# Holden Cruze Meet in Sydney



## Way2blaK (Jan 18, 2012)

There is a huge lack of Holden Cruze owners on this forum !!! Anyone in Sydney interested in a Cruze meet?


----------



## sri_cruze (Aug 13, 2012)

hey not sure how many people are on here from sydney but you can count me in.


----------



## Aussie (Sep 16, 2012)

Sydney is big, where would the meet be?


----------



## grs1961 (Oct 23, 2012)

I think mine would love the trip, just came back from whooshing up to Bendigo and back, but Sydney is a bit more of a commute.

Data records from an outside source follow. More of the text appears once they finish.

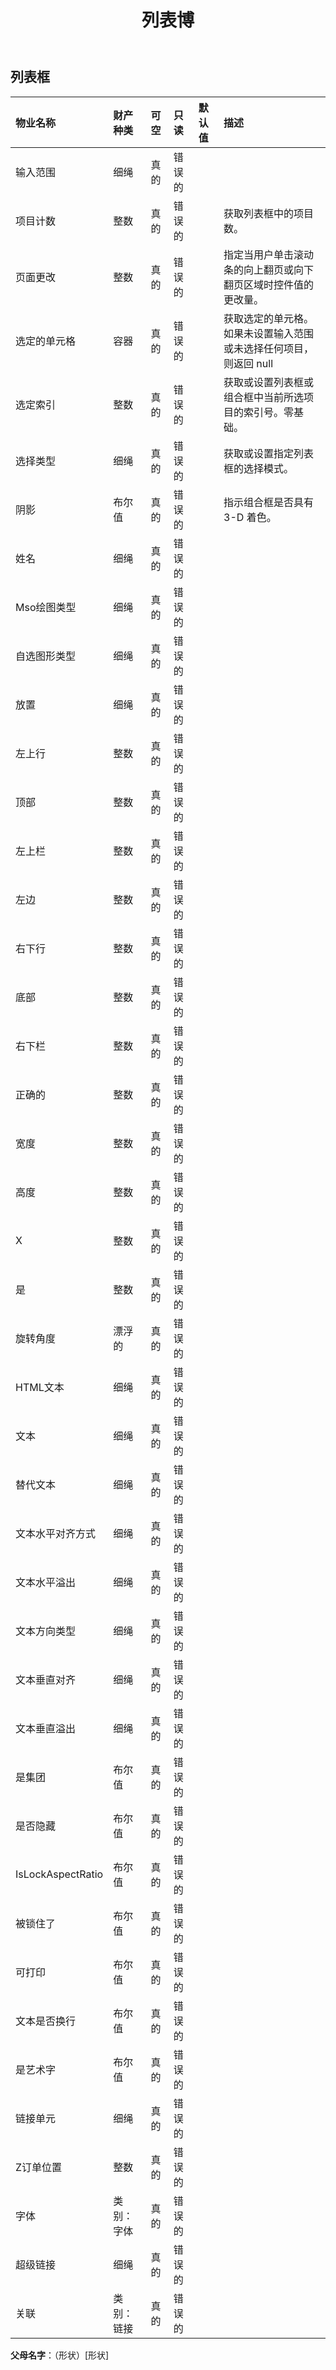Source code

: ﻿---
title: 列表博
second_title: Aspose.Cells Cloud Documen
type: docs
url: /zh/specification/model/listbox/
description: Aspose.Cells 云模型规范：ListBox。轻松处理 Excel 和其他电子表格文档，具有打开、生成、编辑、拆分、合并、比较和转换等功能
weight: 50
---
## **列表框**

 

|物业名称|财产种类|可空|只读|默认值|描述|
|:- |:- |:- |:- |:- |:- |
|输入范围|细绳|真的|错误的|||
|项目计数|整数|真的|错误的||获取列表框中的项目数。|
|页面更改|整数|真的|错误的||指定当用户单击滚动条的向上翻页或向下翻页区域时控件值的更改量。|
|选定的单元格|容器|真的|错误的||获取选定的单元格。如果未设置输入范围或未选择任何项目，则返回 null|
|选定索引|整数|真的|错误的||获取或设置列表框或组合框中当前所选项目的索引号。零基础。|
|选择类型|细绳|真的|错误的||获取或设置指定列表框的选择模式。|
|阴影|布尔值|真的|错误的||指示组合框是否具有 3-D 着色。|
|姓名|细绳|真的|错误的|||
| Mso绘图类型|细绳|真的|错误的|||
|自选图形类型|细绳|真的|错误的|||
|放置|细绳|真的|错误的|||
|左上行|整数|真的|错误的|||
|顶部|整数|真的|错误的|||
|左上栏|整数|真的|错误的|||
|左边|整数|真的|错误的|||
|右下行|整数|真的|错误的|||
|底部|整数|真的|错误的|||
|右下栏|整数|真的|错误的|||
|正确的|整数|真的|错误的|||
|宽度|整数|真的|错误的|||
|高度|整数|真的|错误的|||
|X|整数|真的|错误的|||
|是|整数|真的|错误的|||
|旋转角度|漂浮的|真的|错误的|||
|HTML文本|细绳|真的|错误的|||
|文本|细绳|真的|错误的|||
|替代文本|细绳|真的|错误的|||
|文本水平对齐方式|细绳|真的|错误的|||
|文本水平溢出|细绳|真的|错误的|||
|文本方向类型|细绳|真的|错误的|||
|文本垂直对齐|细绳|真的|错误的|||
|文本垂直溢出|细绳|真的|错误的|||
|是集团|布尔值|真的|错误的|||
|是否隐藏|布尔值|真的|错误的|||
|IsLockAspectRatio|布尔值|真的|错误的|||
|被锁住了|布尔值|真的|错误的|||
|可打印|布尔值|真的|错误的|||
|文本是否换行|布尔值|真的|错误的|||
|是艺术字|布尔值|真的|错误的|||
|链接单元|细绳|真的|错误的|||
|Z订单位置|整数|真的|错误的|||
|字体|类别：字体|真的|错误的|||
|超级链接|细绳|真的|错误的|||
|关联|类别：链接|真的|错误的|||

**父母名字**：（形状）[形状]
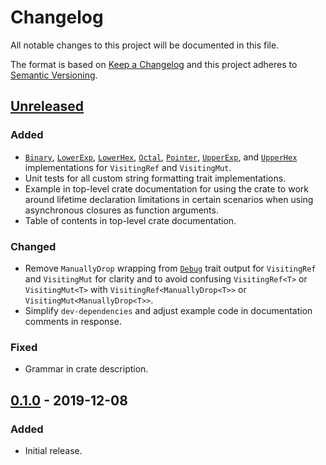 # Changelog
All notable changes to this project will be documented in this file.

The format is based on [Keep a Changelog](http://keepachangelog.com/en/1.0.0/)
and this project adheres to [Semantic Versioning](http://semver.org/spec/v2.0.0.html).

## [Unreleased]
### Added
- [`Binary`](https://doc.rust-lang.org/stable/core/fmt/trait.Binary.html),
  [`LowerExp`](https://doc.rust-lang.org/stable/core/fmt/trait.LowerExp.html),
  [`LowerHex`](https://doc.rust-lang.org/stable/core/fmt/trait.LowerHex.html),
  [`Octal`](https://doc.rust-lang.org/stable/core/fmt/trait.Octal.html),
  [`Pointer`](https://doc.rust-lang.org/stable/core/fmt/trait.Pointer.html),
  [`UpperExp`](https://doc.rust-lang.org/stable/core/fmt/trait.UpperExp.html), and
  [`UpperHex`](https://doc.rust-lang.org/stable/core/fmt/trait.UpperHex.html) implementations for
  `VisitingRef` and `VisitingMut`.
- Unit tests for all custom string formatting trait implementations.
- Example in top-level crate documentation for using the crate to work around lifetime declaration
  limitations in certain scenarios when using asynchronous closures as function arguments.
- Table of contents in top-level crate documentation.

### Changed
- Remove `ManuallyDrop` wrapping from
  [`Debug`](https://doc.rust-lang.org/stable/core/fmt/trait.Debug.html) trait output for
  `VisitingRef` and `VisitingMut` for clarity and to avoid confusing `VisitingRef<T>` or
  `VisitingMut<T>` with `VisitingRef<ManuallyDrop<T>>` or `VisitingMut<ManuallyDrop<T>>`.
- Simplify `dev-dependencies` and adjust example code in documentation comments in response.

### Fixed
- Grammar in crate description.

## [0.1.0] - 2019-12-08
### Added
- Initial release.

[Unreleased]: https://github.com/okready/visiting_ref/compare/v0.1.0...HEAD
[0.1.0]: https://github.com/okready/visiting_ref/releases/tag/v0.1.0
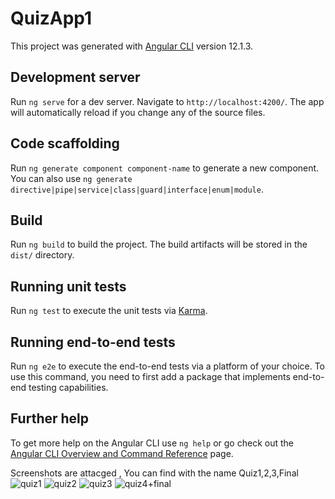 # QuizApp1

This project was generated with [Angular CLI](https://github.com/angular/angular-cli) version 12.1.3.

## Development server

Run `ng serve` for a dev server. Navigate to `http://localhost:4200/`. The app will automatically reload if you change any of the source files.

## Code scaffolding

Run `ng generate component component-name` to generate a new component. You can also use `ng generate directive|pipe|service|class|guard|interface|enum|module`.

## Build

Run `ng build` to build the project. The build artifacts will be stored in the `dist/` directory.

## Running unit tests

Run `ng test` to execute the unit tests via [Karma](https://karma-runner.github.io).

## Running end-to-end tests

Run `ng e2e` to execute the end-to-end tests via a platform of your choice. To use this command, you need to first add a package that implements end-to-end testing capabilities.

## Further help

To get more help on the Angular CLI use `ng help` or go check out the [Angular CLI Overview and Command Reference](https://angular.io/cli) page.

Screenshots are attacged , You can find with the name Quiz1,2,3,Final
![quiz1](https://user-images.githubusercontent.com/40683563/126859107-d3bf3f49-2488-46e2-808e-cd08f082e468.PNG)
![quiz2](https://user-images.githubusercontent.com/40683563/126859109-addb80fe-9fcc-4dbb-aee9-62372d808545.PNG)
![quiz3](https://user-images.githubusercontent.com/40683563/126859113-8de0e493-4142-452f-9f55-27f01977189c.PNG)
![quiz4+final](https://user-images.githubusercontent.com/40683563/126859118-ac477aa0-3e7d-4ae2-8384-9c9489c830b0.PNG)
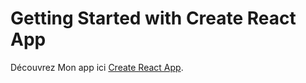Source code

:# Getting Started with Create React App

Découvrez Mon app ici [Create React App]( https://christophecatherine.github.io/projet3/).

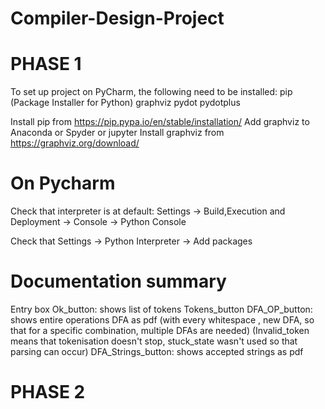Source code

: # Compiler-Design-Project

# PHASE 1 
To set up project on PyCharm, the following need to be installed:
pip (Package Installer for Python)
graphviz
pydot
pydotplus

Install pip from https://pip.pypa.io/en/stable/installation/
Add graphviz to Anaconda or Spyder or jupyter
Install graphviz from https://graphviz.org/download/

# On Pycharm

Check that interpreter is at default:
Settings -> Build,Execution and Deployment -> Console -> Python Console 

Check that 
Settings -> Python Interpreter -> Add packages 

# Documentation summary

Entry box
Ok_button: shows list of tokens
Tokens_button
DFA_OP_button: shows entire operations DFA as pdf  (with every whitespace , new DFA, so that for a specific combination, multiple DFAs are needed)
                                                   (Invalid_token means that tokenisation doesn't stop, stuck_state wasn't used so that parsing can occur)
DFA_Strings_button: shows accepted strings as pdf

# PHASE 2
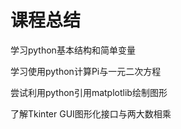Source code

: # 课程总结

学习python基本结构和简单变量

学习使用python计算Pi与一元二次方程

尝试利用python引用matplotlib绘制图形

了解Tkinter GUI图形化接口与两大数相乘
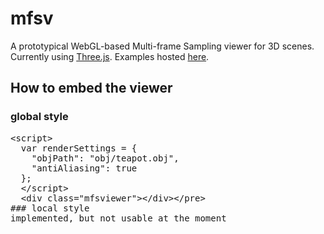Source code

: # mfsv

A prototypical WebGL-based Multi-frame Sampling viewer for 3D scenes. Currently using [Three.js](https://github.com/mrdoob/three.js/). Examples hosted [here](https://emberflare.github.io/mfsv/).

## How to embed the viewer
### global style
<pre>&lt;script&gt;
  var renderSettings = {
    "objPath": "obj/teapot.obj",
    "antiAliasing": true
  };
  &lt;/script&gt;
  &lt;div class="mfsviewer"&gt;&lt;/div&gt;&lt;/pre&gt;
### local style
implemented, but not usable at the moment
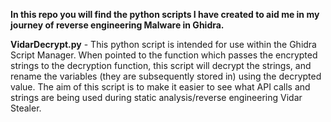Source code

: **In this repo you will find the python scripts I have created to aid me in my journey of reverse engineering Malware in Ghidra.**

**VidarDecrypt.py** - This python script is intended for use within the Ghidra Script Manager. When pointed to the function which passes the encrypted strings to the decryption function, this script will decrypt the strings, and rename the variables (they are subsequently stored in) using the decrypted value. The aim of this script is to make it easier to see what API calls and strings are being used during static analysis/reverse engineering Vidar Stealer.
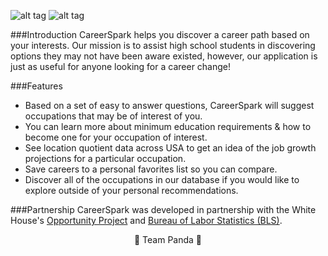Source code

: ![alt tag](https://cloud.githubusercontent.com/assets/17285859/17949171/280d7fd6-6a22-11e6-8ca2-caa22f5b91a0.png)        ![alt tag](https://cloud.githubusercontent.com/assets/17285859/17949069/bcda5efa-6a21-11e6-98ea-ea218101f7e4.png)


###Introduction
CareerSpark helps you discover a career path based on your interests. Our mission is to assist high school students in discovering options they may not have been aware existed, however, our application is just as useful for anyone looking for a career change!

###Features

* Based on a set of easy to answer questions, CareerSpark will suggest occupations that may be of interest of you.
* You can learn more about minimum education requirements & how to become one for your occupation of interest.
* See location quotient data across USA to get an idea of the job growth projections for a particular occupation.
* Save careers to a personal favorites list so you can compare.
* Discover all of the occupations in our database if you would like to explore outside of your personal recommendations.

###Partnership
CareerSpark was developed in partnership with the White House's [Opportunity Project](http://opportunity.census.gov/) and [Bureau of Labor Statistics (BLS)](http://www.bls.gov/home.htm).

<p align="center"> 🐼 Team Panda 🐼</p>
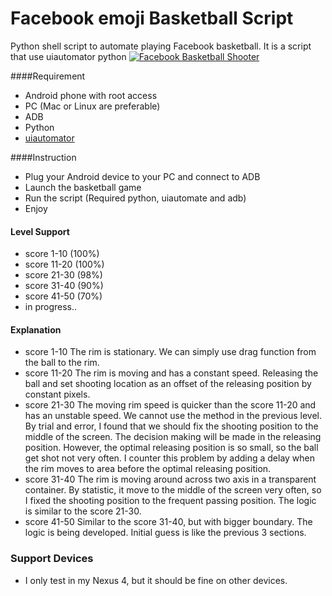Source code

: # Facebook emoji Basketball Script

Python shell script to automate playing Facebook basketball. It is a script that use uiautomator python
[![Facebook Basketball Shooter](http://img.youtube.com/vi/DkmA7ZoSWr4/0.jpg)](http://www.youtube.com/watch?v=DkmA7ZoSWr4)

####Requirement
* Android phone with root access
* PC (Mac or Linux are preferable)
* ADB
* Python
* [uiautomator](https://github.com/xiaocong/uiautomator)

####Instruction
* Plug your Android device to your PC and connect to ADB
* Launch the basketball game
* Run the script (Required python, uiautomate and adb)
* Enjoy

#### Level Support
* score 1-10 (100%)
* score 11-20 (100%)
* score 21-30 (98%)
* score 31-40 (90%)
* score 41-50 (70%)
* in progress..

#### Explanation
* score 1-10 The rim is stationary. We can simply use drag function from the ball to the rim.
* score 11-20 The rim is moving and has a constant speed. Releasing the ball and set shooting location as an offset of the releasing position by constant pixels.
* score 21-30 The moving rim speed is quicker than the score 11-20 and has an unstable speed. We cannot use the method in the previous level. By trial and error, I found that we should fix the shooting position to the middle of the screen. The decision making will be made in the releasing position. However, the optimal releasing position is so small, so the ball get shot not very often. I counter this problem by adding a delay when the rim moves to area before the optimal releasing position.
* score 31-40 The rim is moving around across two axis in a transparent container. By statistic, it move to the middle of the screen very often, so I fixed the shooting position to the frequent passing position. The logic is similar to the score 21-30.
* score 41-50 Similar to the score 31-40, but with bigger boundary. The logic is being developed. Initial guess is like the previous 3 sections.

### Support Devices
* I only test in my Nexus 4, but it should be fine on other devices.
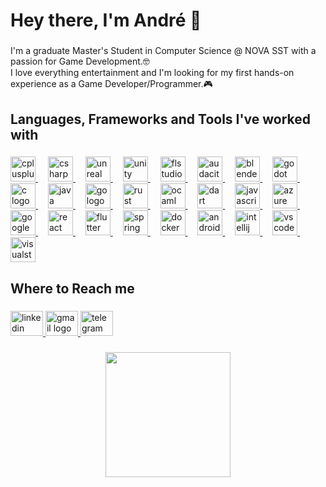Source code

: <h1 align="left">Hey there, I'm André 🤙</h1>

###

<p align="left">I'm a graduate Master's Student in Computer Science @ NOVA SST with a passion for Game Development.🤓<br>
  I love everything entertainment and I'm looking for my first hands-on experience as a Game Developer/Programmer.🎮 <br> 
</p> 

###

<h2 align="left">Languages, Frameworks and Tools I've worked with</h2>

###
<div align="left">
  
  <a href="https://isocpp.org/" target="_blank" rel="noreferrer">
    <img src="https://cdn.jsdelivr.net/gh/devicons/devicon/icons/cplusplus/cplusplus-original.svg" height="40" alt="cplusplus logo" />
  </a>
  <img width="12" />

  <a href="https://docs.microsoft.com/en-us/dotnet/csharp/" target="_blank" rel="noreferrer">
    <img src="https://cdn.jsdelivr.net/gh/devicons/devicon/icons/csharp/csharp-original.svg" height="40" alt="csharp logo" />
  </a>
  <img width="12" />

   <a href="https://www.unrealengine.com/en-US/" target="_blank" rel="noreferrer">
    <img src="https://cdn.jsdelivr.net/gh/devicons/devicon/icons/unrealengine/unrealengine-original.svg" height="40" alt="unreal logo" />
  </a>
  <img width="12" />
  
  <a href="https://unity.com/" target="_blank" rel="noreferrer">
    <img src="https://cdn.jsdelivr.net/gh/devicons/devicon/icons/unity/unity-original.svg" height="40" alt="unity logo" />
  </a>
  <img width="12" />

  <a href="https://www.image-line.com/fl-studio/" target="_blank" rel="noreferrer">
    <img src="https://cdn.jsdelivr.net/gh/devicons/devicon/icons/flstudio/flstudio-original.svg" height="40" alt="flstudio logo" />
  </a>
  <img width="12" />

  <a href="https://www.audacityteam.org/" target="_blank" rel="noreferrer">
    <img src="https://cdn.jsdelivr.net/gh/devicons/devicon/icons/audacity/audacity-original.svg" height="40" alt="audacity logo" />
  </a>
  <img width="12" />
  
  <a href="https://www.blender.org/" target="_blank" rel="noreferrer">
    <img src="https://cdn.jsdelivr.net/gh/devicons/devicon/icons/blender/blender-original.svg" height="40" alt="blender logo" />
  </a>
  <img width="12" />

  <a href="https://godotengine.org/" target="_blank" rel="noreferrer">
    <img src="https://cdn.jsdelivr.net/gh/devicons/devicon/icons/godot/godot-original.svg" height="40" alt="godot logo" />
  </a>
  <img width="12" />
  
  <a href="https://en.cppreference.com/w/" target="_blank" rel="noreferrer">
    <img src="https://cdn.jsdelivr.net/gh/devicons/devicon/icons/c/c-original.svg" height="40" alt="c logo" />
  </a>
  <img width="12" />
  
  <a href="https://www.java.com/en/" target="_blank" rel="noreferrer">
    <img src="https://cdn.jsdelivr.net/gh/devicons/devicon/icons/java/java-original.svg" height="40" alt="java logo" />
  </a>
  <img width="12" />
  
  <a href="https://golang.org/" target="_blank" rel="noreferrer">
    <img src="https://cdn.jsdelivr.net/gh/devicons/devicon/icons/go/go-original.svg" height="40" alt="go logo" />
  </a>
  <img width="12" />
  
  <a href="https://www.rust-lang.org/" target="_blank" rel="noreferrer">
    <img src="https://cdn.jsdelivr.net/gh/devicons/devicon/icons/rust/rust-original.svg" height="40" alt="rust logo" />
  </a>
  <img width="12" />
  
  <a href="https://ocaml.org/" target="_blank" rel="noreferrer">
    <img src="https://cdn.jsdelivr.net/gh/devicons/devicon/icons/ocaml/ocaml-original.svg" height="40" alt="ocaml logo" />
  </a>
  <img width="12" />
  
  <a href="https://dart.dev/" target="_blank" rel="noreferrer">
    <img src="https://cdn.jsdelivr.net/gh/devicons/devicon/icons/dart/dart-original.svg" height="40" alt="dart logo" />
  </a>
  <img width="12" />
  
  <a href="https://developer.mozilla.org/en-US/docs/Web/JavaScript" target="_blank" rel="noreferrer">
    <img src="https://cdn.jsdelivr.net/gh/devicons/devicon/icons/javascript/javascript-original.svg" height="40" alt="javascript logo" />
  </a>
  <img width="12" />
  
  <a href="https://azure.microsoft.com/" target="_blank" rel="noreferrer">
    <img src="https://cdn.jsdelivr.net/gh/devicons/devicon/icons/azure/azure-original.svg" height="40" alt="azure logo" />
  </a>
  <img width="12" />
  
  <a href="https://cloud.google.com/" target="_blank" rel="noreferrer">
    <img src="https://cdn.jsdelivr.net/gh/devicons/devicon/icons/googlecloud/googlecloud-original.svg" height="40" alt="googlecloud logo" />
  </a>
  <img width="12" />
  
  <a href="https://reactjs.org/" target="_blank" rel="noreferrer">
    <img src="https://cdn.jsdelivr.net/gh/devicons/devicon/icons/react/react-original.svg" height="40" alt="react logo" />
  </a>
  <img width="12" />
  
  <a href="https://flutter.dev" target="_blank" rel="noreferrer">
    <img src="https://cdn.jsdelivr.net/gh/devicons/devicon/icons/flutter/flutter-original.svg" height="40" alt="flutter logo" />
  </a>
  <img width="12" />
  
  <a href="https://spring.io/" target="_blank" rel="noreferrer">
    <img src="https://cdn.jsdelivr.net/gh/devicons/devicon/icons/spring/spring-original.svg" height="40" alt="spring logo" />
  </a>
  <img width="12" />
  
  <a href="https://www.docker.com/" target="_blank" rel="noreferrer">
    <img src="https://cdn.jsdelivr.net/gh/devicons/devicon/icons/docker/docker-original.svg" height="40" alt="docker logo" />
  </a>
  <img width="12" />
  
  <a href="https://developer.android.com/studio" target="_blank" rel="noreferrer">
    <img src="https://cdn.jsdelivr.net/gh/devicons/devicon/icons/androidstudio/androidstudio-original.svg" height="40" alt="androidstudio logo" />
  </a>
  <img width="12" />
  
  <a href="https://www.jetbrains.com/idea/" target="_blank" rel="noreferrer">
    <img src="https://cdn.jsdelivr.net/gh/devicons/devicon/icons/intellij/intellij-original.svg" height="40" alt="intellij logo" />
  </a>
  <img width="12" />
  
  <a href="https://code.visualstudio.com/" target="_blank" rel="noreferrer">
    <img src="https://cdn.jsdelivr.net/gh/devicons/devicon/icons/vscode/vscode-original.svg" height="40" alt="vscode logo" />
  </a>
  <img width="12" />
  
  <a href="https://visualstudio.microsoft.com/" target="_blank" rel="noreferrer">
    <img src="https://cdn.jsdelivr.net/gh/devicons/devicon/icons/visualstudio/visualstudio-plain.svg" height="40" alt="visualstudio logo" />
  </a>
</div>

###

<h2 align="left">Where to Reach me</h2>

###

<div align="left">
  <a href="https://www.linkedin.com/in/andr%C3%A9-tom%C3%A1s-ribeiro-770160292/" target="_blank" rel="noreferrer">
    <img src="https://raw.githubusercontent.com/maurodesouza/profile-readme-generator/master/src/assets/icons/social/linkedin/default.svg" width="52" height="40" alt="linkedin logo" />
  </a>
  <a href="mailto:andretomasr02@gmail.com" target="_blank" rel="noreferrer">
    <img src="https://raw.githubusercontent.com/maurodesouza/profile-readme-generator/master/src/assets/icons/social/gmail/default.svg" width="52" height="40" alt="gmail logo" />
  </a>
  <a href="https://t.me/imdre02" target="_blank" rel="noreferrer">
    <img src="https://raw.githubusercontent.com/maurodesouza/profile-readme-generator/master/src/assets/icons/social/telegram/default.svg" width="52" height="40" alt="telegram logo" />
  </a>
</div>

###

<div align="center">
  <img height="200" src="https://i.giphy.com/media/v1.Y2lkPTc5MGI3NjExN285cW9oODMzYzU5cDdsMXpoOHJsYzd4bTg1d3c5bzh3ZW9zeGJudiZlcD12MV9pbnRlcm5hbF9naWZfYnlfaWQmY3Q9Zw/uzpjgAYcspoLqcXUlT/giphy.gif"  />
</div>

###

(Insert obligatory Melbourne-Sydney rivalry comment here)


----------



## Aussie (Sep 16, 2012)

grs1961 said:


> I think mine would love the trip, just came back from whooshing up to Bendigo and back, but Sydney is a bit more of a commute.
> 
> (Insert obligatory Melbourne-Sydney rivalry comment here.) [Time to get over that, we are in a new century and have grown up]
> 
> By the way I spent a few days on Philip Island and loved it. My wife wanted to take some penguins home but they said no!


----------



## Aussie SRi-V (Aug 25, 2012)

I'd be in that..
Eastern Creek?? easy to get to from the North and South on the Motorways..
Just a thought...


----------



## grs1961 (Oct 23, 2012)

Aussie said:


> ...My wife wanted to take some penguins home but they said no!


Good thing they did - do you realise how much they *stink* of fish?!?!?


----------



## Aussie (Sep 16, 2012)

Aussie SRi-V said:


> I'd be in that..
> Eastern Creek?? easy to get to from the North and South on the Motorways..
> Just a thought...


Suits me I work about 500 meters from the racetrack and live about 20 minutes away. If you don't mind an old guy that is?


----------